Because unaffiliated tribes had been artificially grouped together, it resulted in division within the Creeks themselves. Among the factors contributing to dividing the Creek Confederacy into two main factions known as the White Sticks and the Red Sticks were the declining economic situation among all the southeastern tribes, expanding white settlement along Creek borders and into Creek Territory, and the increasing accommodation of American demands by the Creek National Council.
The Creek War of 1813 began as a Civil War between those mainly Lower Creeks, who not only accommodated the Americans but often tried to assimilate their culture (White Sticks) and those from the Upper Towns who resisted (Red Sticks). The Red Sticks also sided with the British during the War of 1812.
In 1813, the Lower Creeks, led by William McIntosh (also known as Tustunnuggee Hutke or White Warrior) allied with the Americans who saw the conflict as an opportunity to eradicate Creek power in the region.
[Image from Wikimedia Commons – Public Domain.]
The final battle of the Creek War at Horseshoe Bend decimated both sides of the Creek Nation. General Andrew Jackson forced the surviving Creeks to sign the Treaty of Fort Jackson in 1814, ceding most of their ancestral homelands to the U S government.
While the darkest area on the map above represents the territory ceded in the Treaty of Fort Jackson, a look at the lands ceded between 1818 and 1832 shows that previous concessions did nothing to help the Tribes remain in their traditional homeland. In fact, under the Treaties of Indian Springs (1825) and Washington (1826) – the former also signed by McIntosh who was assassinated soon thereafter – the Creek were effectively detached from their homeland by 1827.
Neither Merle Haggard nor the Native Americans.

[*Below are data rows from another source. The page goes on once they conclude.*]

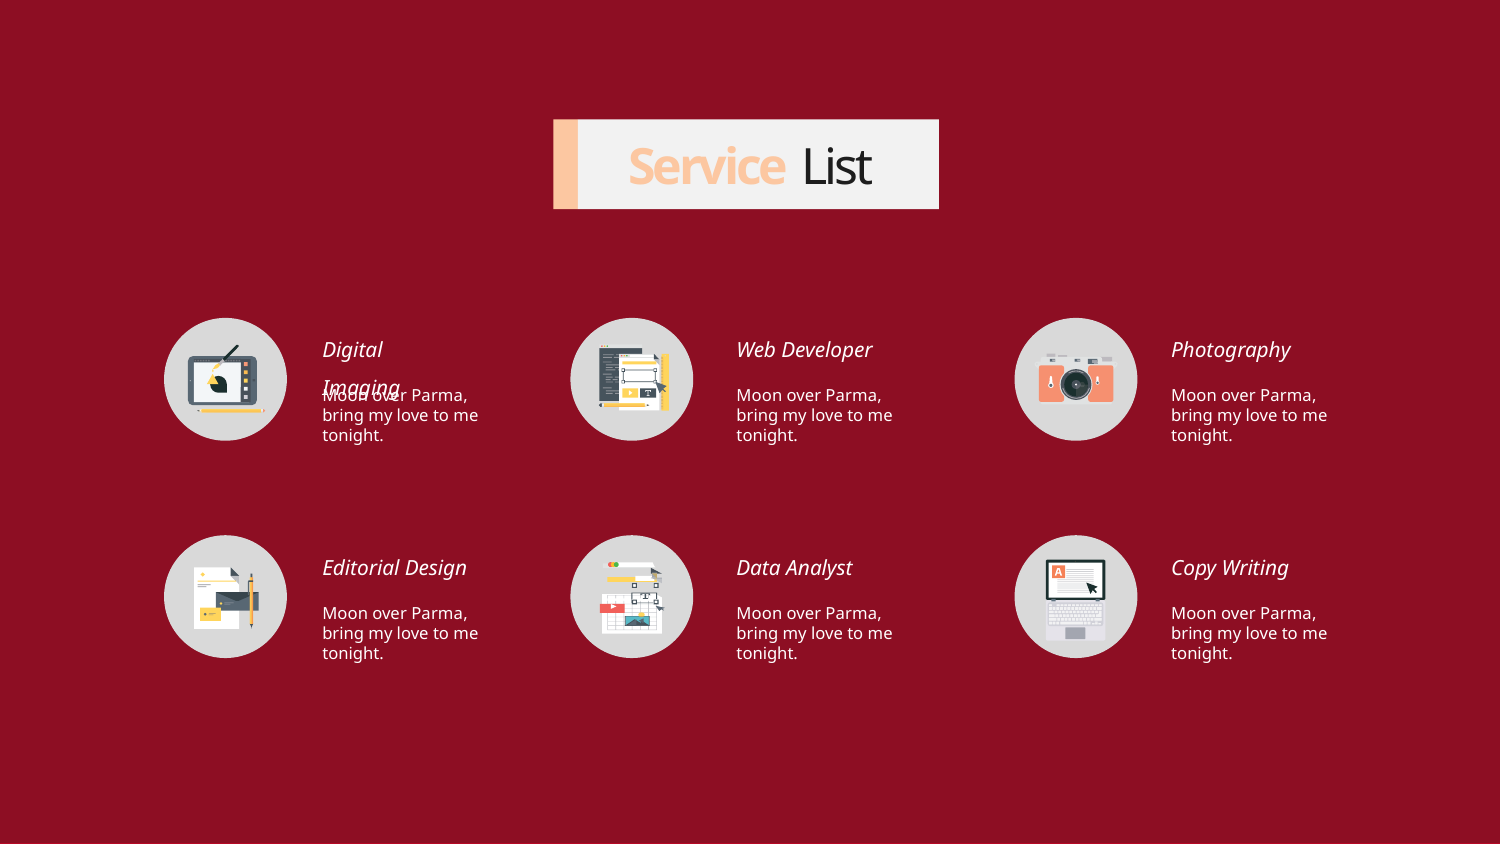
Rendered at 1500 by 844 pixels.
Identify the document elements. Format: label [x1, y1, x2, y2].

picture [0, 0, 1500, 844]
text_box [599, 561, 666, 634]
text_box [1033, 353, 1119, 405]
text_box [193, 566, 259, 630]
text_box [187, 344, 266, 413]
text_box [598, 343, 670, 411]
text_box [1045, 559, 1106, 642]
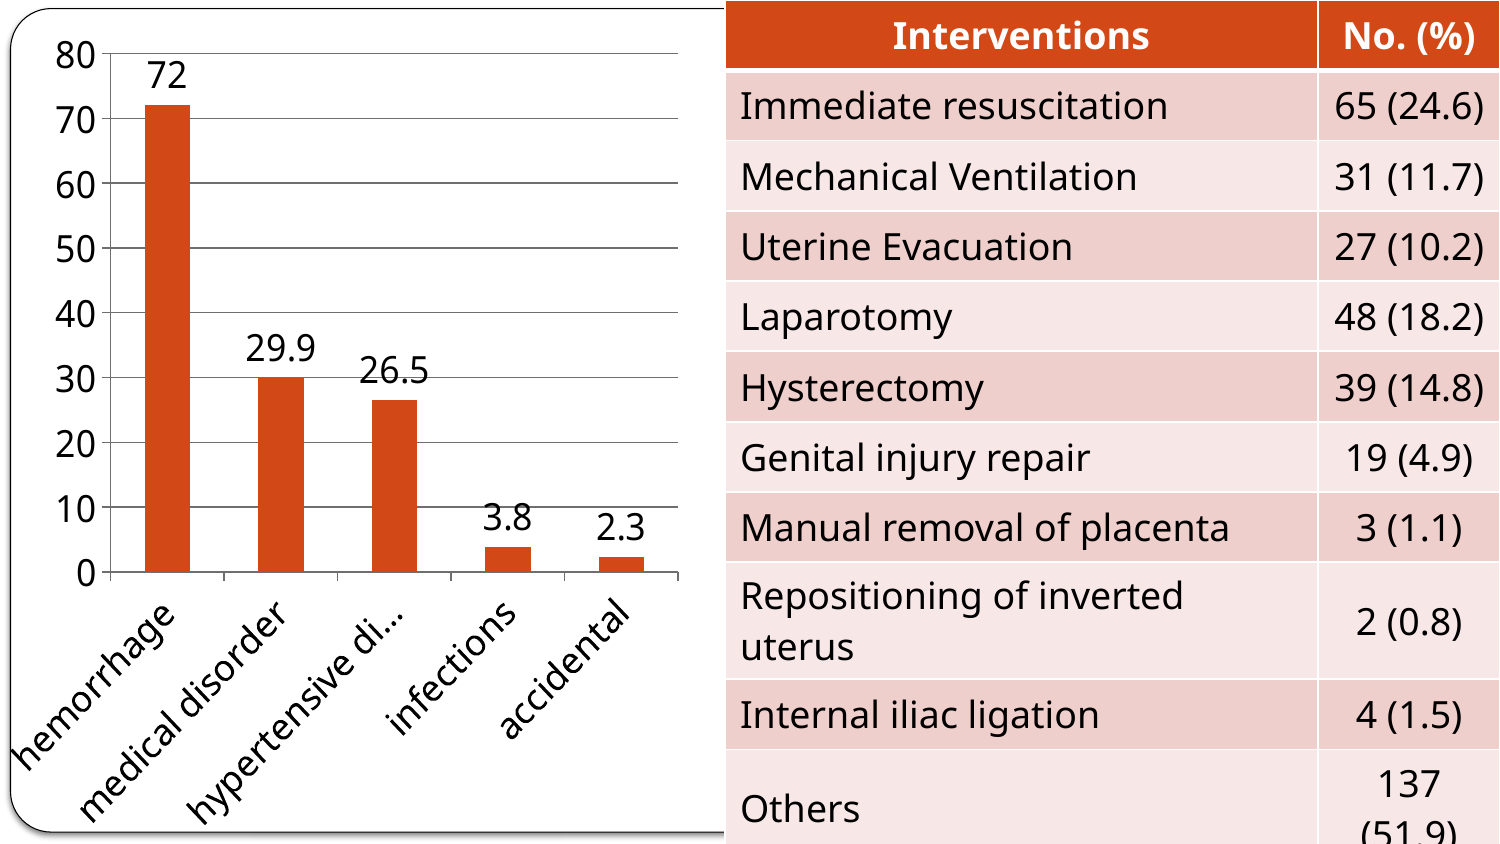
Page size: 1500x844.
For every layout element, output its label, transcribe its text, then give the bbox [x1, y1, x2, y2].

table_cell 31 (11.7) [1319, 141, 1499, 210]
table_cell Hysterectomy [726, 352, 1317, 421]
table_cell Manual removal of placenta [726, 493, 1317, 561]
table_cell 39 (14.8) [1319, 352, 1499, 421]
table_cell 27 (10.2) [1319, 212, 1499, 280]
table_cell Uterine Evacuation [726, 212, 1317, 280]
table_header Interventions [726, 1, 1317, 68]
table_cell Genital injury repair [726, 423, 1317, 491]
table_cell 2 (0.8) [1319, 563, 1499, 678]
table_cell 137 (51.9) [1319, 750, 1499, 844]
table_cell 19 (4.9) [1319, 423, 1499, 491]
chart [0, 21, 701, 844]
table_cell 3 (1.1) [1319, 493, 1499, 561]
table_cell 4 (1.5) [1319, 680, 1499, 749]
table_cell Immediate resuscitation [726, 73, 1317, 140]
table_cell Others [726, 750, 1317, 844]
table_cell 48 (18.2) [1319, 282, 1499, 350]
table_cell Laparotomy [726, 282, 1317, 350]
table_cell Internal iliac ligation [726, 680, 1317, 749]
table_cell Mechanical Ventilation [726, 141, 1317, 210]
table_cell 65 (24.6) [1319, 73, 1499, 140]
table_header No. (%) [1319, 1, 1499, 68]
table_cell Repositioning of inverted uterus [726, 563, 1317, 678]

In 1969, Merle Haggard and the Strangers released one of the singer’s biggest hits – Okie From Muskogee. Haggard’s father was from Checotah, Oklahoma but Haggard was born in Oildale, California. The Muscogee tribe had been lumped in with the Creek Indians together with the Cherokee, Chickasaw, Choctaw, and Seminole (the so-called Five Civilized Tribes). This group, totaling nearly 60,000 people, were forcibly relocated to Oklahoma under the Indian Removal Act of 1830 by way of the Trail of Tears. So, as the heading states, neither Haggard nor the First Nations Muscogee people have traditional ties to the place Haggard claimed and the place they now mainly reside.
(There is a tenuous connection between the Haggards and the Muscogee-Creek, however. Checotah was named for Samuel Checote who was the first chief of the Creek Nation elected after the American Civil War.)